Korakrit Arunanondchai returns to earth by presenting sedimentary layers of loam, shells, seaweed, and latex paint that glimmers of fuel. The artist considers the future from the ground up: will the ultimate incarnation of humankind turn out to be androgynous or bionic? Will humanity be replaced by a civilisation of giant rats or drones, or will there be some form of coexistence?

In order to grasp some of the different possible outcomes of these inquiries, Korakrit Arunanondchai decides to literally look down upon them by adopting the sweeping viewpoint of a drone named Chantri. In the manner of an ancient philosopher that extols the notion of leaving language behind to better understand it, here the artist attempts to escape horizontal thinking by adopting a non-human perspective.

Yet he asks the drone questions that are unheard of in the world of machines: “Do you have any beliefs, Chantri?”
or “Will we manage to become one with you and dematerialise into the flow of the Great Spirit?” Contrary to popular misconceptions of a transhumanism stripped of spirituality, Korakrit Arunanondchai accentuates the ontologically messianic nature of the quest for an improved human.

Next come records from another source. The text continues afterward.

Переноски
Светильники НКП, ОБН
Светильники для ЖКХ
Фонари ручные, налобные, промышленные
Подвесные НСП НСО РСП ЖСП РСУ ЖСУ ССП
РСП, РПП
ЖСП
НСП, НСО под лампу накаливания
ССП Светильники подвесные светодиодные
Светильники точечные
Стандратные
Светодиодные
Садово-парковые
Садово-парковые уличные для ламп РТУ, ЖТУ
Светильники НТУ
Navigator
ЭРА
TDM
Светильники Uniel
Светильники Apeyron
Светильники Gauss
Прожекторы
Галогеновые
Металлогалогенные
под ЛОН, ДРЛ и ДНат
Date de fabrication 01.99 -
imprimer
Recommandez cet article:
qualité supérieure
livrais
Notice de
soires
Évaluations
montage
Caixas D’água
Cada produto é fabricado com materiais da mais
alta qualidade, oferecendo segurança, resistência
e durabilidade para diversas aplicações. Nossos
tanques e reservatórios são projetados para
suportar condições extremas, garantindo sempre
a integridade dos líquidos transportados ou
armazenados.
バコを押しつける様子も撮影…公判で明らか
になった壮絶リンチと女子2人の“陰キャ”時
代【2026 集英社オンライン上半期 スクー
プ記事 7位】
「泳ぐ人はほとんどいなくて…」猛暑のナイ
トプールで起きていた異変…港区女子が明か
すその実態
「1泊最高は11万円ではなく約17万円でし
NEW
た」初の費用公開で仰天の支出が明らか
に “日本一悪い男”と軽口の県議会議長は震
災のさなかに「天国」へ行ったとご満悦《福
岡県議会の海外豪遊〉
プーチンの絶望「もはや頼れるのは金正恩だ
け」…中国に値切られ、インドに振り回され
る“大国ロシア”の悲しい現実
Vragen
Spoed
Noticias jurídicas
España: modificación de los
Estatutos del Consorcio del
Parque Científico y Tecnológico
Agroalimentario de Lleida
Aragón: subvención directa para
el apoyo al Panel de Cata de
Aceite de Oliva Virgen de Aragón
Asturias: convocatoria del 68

What’s more, does not the Internet of Things, which gives intelligence—maybe even a soul— to ordinary objects, echo of the beliefs of millennial animists? The ground produced here extends these thoughts into the realm of DNA, where every item is charged with history. In the image of Mozart, who was transformed into music upon his death, the King of Thailand mutated into his very faith upon his death as the earth upon which he walked became sacred. The fossilisation of dust is the epitome of historic sedimentation: we are dust and to dust we shall return. Everything contains both the original cell and the seed of new life.

In this manner, Korakrit Arunanondchai considers a reappearance of spirituality via machines and a transhumanism that is respectful of the Earth. He seizes upon one of the origins of the term “religion”: the Latin word religare, meaning “to bind together”. Surpassing paradoxes, he takes a middle road to shatter antagonistic juxtapositions between ecology/robotics, death/love, or nature/culture and uses this same path to reconcile Eastern and Nietzschean philosophies by appreciating that their realms reach far beyond mere notions of good and evil.